Tuesday, December 13, 2022

Ten Good Reasons to Use LibreOffice

 It's hard to believe I've been using LibreOffice and its parent application, OpenOffice, for more than two decades. And you know what? The more I use it, the more I find to like about it. Even though my employer supplies me with M$ Office for free, I still keep LibreOffice on all my computers and use it by default for most of my personal projects. Below are ten reasons (in no particular order) why I use it over M$ Office:

10. It's free—You just can't argue with that price. Why shell out for M$ Office when LibreOffice doesn't cost you a cent?

9. It's a single application—Having a word processor, spreadsheet, presentation package, drawing application, database, and equation editor in a single application makes for a more streamlined workflow than the M$ approach of several separate, yet loosely linked applications. As a single application with integrated modules for its various main functions, LibreOffice takes up less disk space without redundant code in each application. It is also less hungry for RAM and processor cycles.

8. Its interface is customizable—Users have far more latitude to make LibreOffice their own than they have with M$ Office. A number of different icon sets are available, as are various color schemes. You can even apply themes designed for the Firefox Web browser. Best of all, one can choose between a traditional interface with drop-down menus and a tabbed interface, reminiscent of recent versions of M$ Office. For what it's worth, I prefer the drop-down menus.

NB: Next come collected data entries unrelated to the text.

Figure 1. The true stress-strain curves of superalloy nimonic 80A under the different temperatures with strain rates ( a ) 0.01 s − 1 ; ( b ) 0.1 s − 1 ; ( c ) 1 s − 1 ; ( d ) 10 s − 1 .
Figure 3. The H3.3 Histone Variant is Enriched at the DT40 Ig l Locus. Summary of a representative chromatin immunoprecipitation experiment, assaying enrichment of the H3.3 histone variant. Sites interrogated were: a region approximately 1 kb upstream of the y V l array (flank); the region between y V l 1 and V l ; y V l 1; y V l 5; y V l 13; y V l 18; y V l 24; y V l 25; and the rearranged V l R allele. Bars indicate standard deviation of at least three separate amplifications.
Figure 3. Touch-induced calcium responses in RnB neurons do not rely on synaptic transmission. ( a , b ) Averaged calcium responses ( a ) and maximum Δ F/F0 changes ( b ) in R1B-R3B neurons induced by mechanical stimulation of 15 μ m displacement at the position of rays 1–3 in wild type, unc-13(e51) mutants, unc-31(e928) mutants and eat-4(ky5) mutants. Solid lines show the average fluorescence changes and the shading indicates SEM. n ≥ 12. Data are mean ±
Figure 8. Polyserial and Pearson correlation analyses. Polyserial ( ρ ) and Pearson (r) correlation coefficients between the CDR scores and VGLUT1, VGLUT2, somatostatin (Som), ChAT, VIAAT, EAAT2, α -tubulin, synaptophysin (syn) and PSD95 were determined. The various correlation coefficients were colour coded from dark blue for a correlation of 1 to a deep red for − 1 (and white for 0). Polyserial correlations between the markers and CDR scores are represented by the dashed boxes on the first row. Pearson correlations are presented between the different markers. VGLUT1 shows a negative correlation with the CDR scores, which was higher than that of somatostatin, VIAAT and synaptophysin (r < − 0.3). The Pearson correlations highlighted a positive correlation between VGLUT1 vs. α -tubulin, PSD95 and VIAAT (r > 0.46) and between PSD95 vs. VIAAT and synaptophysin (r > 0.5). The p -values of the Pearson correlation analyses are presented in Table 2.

7. It's under active development—LibreOffice has version updates coming out on a regular basis and it has continued to evolve beyond its parent application, OpenOffice, which has not seen a major update since 2014. 

6. It's free and open source—The source code for LibreOffice is readily available to all comers and anyone with the requisite programming skills can modify it and create their own version of the software, just as LibreOffice's developers did with OpenOffice, when they forked the project more than a decade ago. Due to differences in licensing, LibreOffice can incorporate any features from OpenOffice, and has done so, but OpenOffice cannot do the same with LibreOffice.

5. Development is done by volunteers—Those who maintain and develop LibreOffice are all volunteers, whose sole motivation is to create the best possible software they can, not to make a profit. If you know how to code, you are free to join in the fun.

4. It opens and saves M$ Office files—You can work in LibreOffice, save your files in the appropriate M$ Office file format, share it with a M$ Office user and they'll be none the wiser. Its filters are that accurate. As a bonus, it also fixes broken files. I have many times tried to open an M$ Office file that Word or Excel or PowerPoint  thinks is corrupt, only to have LibreOffice open it accurately and with ease. After saving the file in LibreOffice, I can open it in the appropriate M$ Office app with equal ease.

3. It's the default office productivity suite in Linux—Major Linux distributions like Ubuntu, Fedora, and Linux Mint were quick to drop OpenOffice for LibreOffice as their included office suite, once it made its debut, and it remains as ubiquitous in the Linux world as M$ Office is on Windows.

2. It's cross-platform compatible—LibreOffice is supported on Windows, Mac OS, and most major Linux distributions. M$ Office is available only on Windows and Mac OS. Android and iOS users can use Collabora Office, which is based on LibreOffice. Chromebook users can also run LibreOffice under the Crostini Linux environment, or run Collabora Office as an Android app, so everybody can play.

1. It's not from Microsoft—Microsoft not only takes your money but also your data. LibreOffice is just one more way to keep more control over both.